What can I do on Memory optimize ??

Posted by

tbtbtb 14 Sep 2004 21:02

It needs two arrays of 1000000 longint at least...

Can be less??

Try another way. I used RB-Trees to solve this problem.

Re: Try another way. I used RB-Trees to solve this problem.

I uses index tree - one array[1..1000000]of longint;

:)

Re: Try another way. I used RB-Trees to solve this problem.

Posted by

tbtbtb 15 Sep 2004 19:53

How to only use one array??

Re: Try another way. I used RB-Trees to solve this problem.

Posted by

Macarie 15 Sep 2004 20:09

try to study AVL or Red-Black Trees or Binary Indexed(?) Trees

to find out how...

Re: Try another way. I used RB-Trees to solve this problem.

Posted by

tbtbtb 15 Sep 2004 20:36

I used Binary Index Tree, but it needs two arrays of 1000000 longint....

one records the value of the node

the other records the amout of the nodes and its children...

COMPLETE THE FOLLOWING:
1. In the memory optimization thread, what data structure does the post titled "Try another way" say was used to solve the problem?
2. Continue the memory optimization thread from its final post.
The dataset entries after this point have no connection to the memory optimization thread.

Dataset entries
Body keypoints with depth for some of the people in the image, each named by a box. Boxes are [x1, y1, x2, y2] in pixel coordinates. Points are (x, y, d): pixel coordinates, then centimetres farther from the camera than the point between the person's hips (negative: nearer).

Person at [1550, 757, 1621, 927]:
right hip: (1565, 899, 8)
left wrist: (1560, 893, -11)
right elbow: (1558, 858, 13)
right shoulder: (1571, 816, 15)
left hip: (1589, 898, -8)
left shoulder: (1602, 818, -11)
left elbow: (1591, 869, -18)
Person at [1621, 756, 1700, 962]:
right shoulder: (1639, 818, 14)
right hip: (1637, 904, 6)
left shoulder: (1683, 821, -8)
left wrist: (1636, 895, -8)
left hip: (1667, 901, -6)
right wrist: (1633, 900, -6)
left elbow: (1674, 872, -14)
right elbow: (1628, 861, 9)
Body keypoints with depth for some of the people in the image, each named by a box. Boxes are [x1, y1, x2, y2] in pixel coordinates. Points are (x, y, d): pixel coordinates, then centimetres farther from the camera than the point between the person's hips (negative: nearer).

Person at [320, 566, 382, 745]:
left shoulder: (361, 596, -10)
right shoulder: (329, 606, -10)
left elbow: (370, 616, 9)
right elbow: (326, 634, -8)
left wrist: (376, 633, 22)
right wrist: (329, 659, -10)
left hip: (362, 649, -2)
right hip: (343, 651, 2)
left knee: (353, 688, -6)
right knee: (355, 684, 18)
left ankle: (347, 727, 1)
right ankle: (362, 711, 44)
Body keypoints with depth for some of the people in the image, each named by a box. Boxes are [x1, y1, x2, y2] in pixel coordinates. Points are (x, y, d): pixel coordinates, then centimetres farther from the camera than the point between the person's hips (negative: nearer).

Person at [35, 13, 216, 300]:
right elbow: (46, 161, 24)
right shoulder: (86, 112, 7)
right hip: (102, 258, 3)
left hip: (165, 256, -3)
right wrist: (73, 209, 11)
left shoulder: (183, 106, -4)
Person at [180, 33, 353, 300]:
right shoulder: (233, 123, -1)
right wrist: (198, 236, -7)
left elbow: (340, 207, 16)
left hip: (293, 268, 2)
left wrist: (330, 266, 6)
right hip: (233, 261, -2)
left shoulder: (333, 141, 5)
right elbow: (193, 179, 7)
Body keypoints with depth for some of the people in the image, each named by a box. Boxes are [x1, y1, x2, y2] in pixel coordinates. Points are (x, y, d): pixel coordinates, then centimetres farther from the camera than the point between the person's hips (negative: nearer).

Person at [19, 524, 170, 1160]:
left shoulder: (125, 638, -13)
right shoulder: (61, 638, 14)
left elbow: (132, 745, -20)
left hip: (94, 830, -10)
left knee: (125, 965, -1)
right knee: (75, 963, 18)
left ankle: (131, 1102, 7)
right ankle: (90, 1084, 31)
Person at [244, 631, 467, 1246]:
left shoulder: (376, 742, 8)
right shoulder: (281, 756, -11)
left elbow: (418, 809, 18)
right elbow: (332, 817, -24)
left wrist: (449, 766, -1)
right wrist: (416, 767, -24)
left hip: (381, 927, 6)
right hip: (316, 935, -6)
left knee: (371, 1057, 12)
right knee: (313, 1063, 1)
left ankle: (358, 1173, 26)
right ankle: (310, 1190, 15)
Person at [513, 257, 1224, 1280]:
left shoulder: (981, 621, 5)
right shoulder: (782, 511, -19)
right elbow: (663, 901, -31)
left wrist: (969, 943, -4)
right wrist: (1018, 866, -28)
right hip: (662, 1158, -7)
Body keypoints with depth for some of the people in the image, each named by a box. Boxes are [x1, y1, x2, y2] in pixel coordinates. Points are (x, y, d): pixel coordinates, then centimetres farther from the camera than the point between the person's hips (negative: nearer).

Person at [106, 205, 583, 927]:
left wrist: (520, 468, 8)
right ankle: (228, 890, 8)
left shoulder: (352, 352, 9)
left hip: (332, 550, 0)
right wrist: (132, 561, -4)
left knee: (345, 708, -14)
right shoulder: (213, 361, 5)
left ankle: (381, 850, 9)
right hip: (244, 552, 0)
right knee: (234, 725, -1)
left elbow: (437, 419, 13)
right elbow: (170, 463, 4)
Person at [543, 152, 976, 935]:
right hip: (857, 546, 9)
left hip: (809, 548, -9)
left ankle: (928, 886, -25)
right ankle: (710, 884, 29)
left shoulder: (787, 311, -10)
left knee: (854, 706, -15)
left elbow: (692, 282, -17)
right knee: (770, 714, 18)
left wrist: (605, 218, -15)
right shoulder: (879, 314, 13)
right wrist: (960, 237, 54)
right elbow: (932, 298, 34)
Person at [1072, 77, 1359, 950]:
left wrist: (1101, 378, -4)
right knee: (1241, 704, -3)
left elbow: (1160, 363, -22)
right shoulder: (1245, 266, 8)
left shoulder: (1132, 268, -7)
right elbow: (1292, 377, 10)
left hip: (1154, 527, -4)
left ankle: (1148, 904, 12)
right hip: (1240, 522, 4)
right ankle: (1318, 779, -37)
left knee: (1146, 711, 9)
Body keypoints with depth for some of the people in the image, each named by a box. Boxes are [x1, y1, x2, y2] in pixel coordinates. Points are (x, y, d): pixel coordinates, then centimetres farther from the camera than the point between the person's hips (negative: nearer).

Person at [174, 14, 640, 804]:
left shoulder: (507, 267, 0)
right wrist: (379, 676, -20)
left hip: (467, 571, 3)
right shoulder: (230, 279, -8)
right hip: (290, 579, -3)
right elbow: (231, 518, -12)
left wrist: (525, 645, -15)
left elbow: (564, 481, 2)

RESPONSES PER TASK:
1. RB-Trees

2.
Re: Try another way. I used RB-Trees to solve this problem.

Only one array :

A[i]:amount of "BID" with price bigger than i

*Edited by author 16.09.2004 11:17*

Re: Try another way. I used RB-Trees to solve this problem.

Posted by

tbtbtb 16 Sep 2004 21:55

It is right? :

One array: A[i]: amout of "BID" with the price I

the sum of A[1]+A[2]....+A[k-1] is the amout of pigs whose prices are smaller than K

*Edited by author 16.09.2004 21:56*

Re: Try another way. I used RB-Trees to solve this problem.

Sorry, it's my mistake:)

A[i]:amount of "BID" with price lower or equal to i

Re: Try another way. I used RB-Trees to solve this problem.

Posted by

tbtbtb 17 Sep 2004 18:13

My solution: (N log N)

A[i]: the amout of price I

SALE x k : Sum(Ax+Ax+1+Ax+2...AN) or K

But WrongAnswer On test#5..... Any BUG??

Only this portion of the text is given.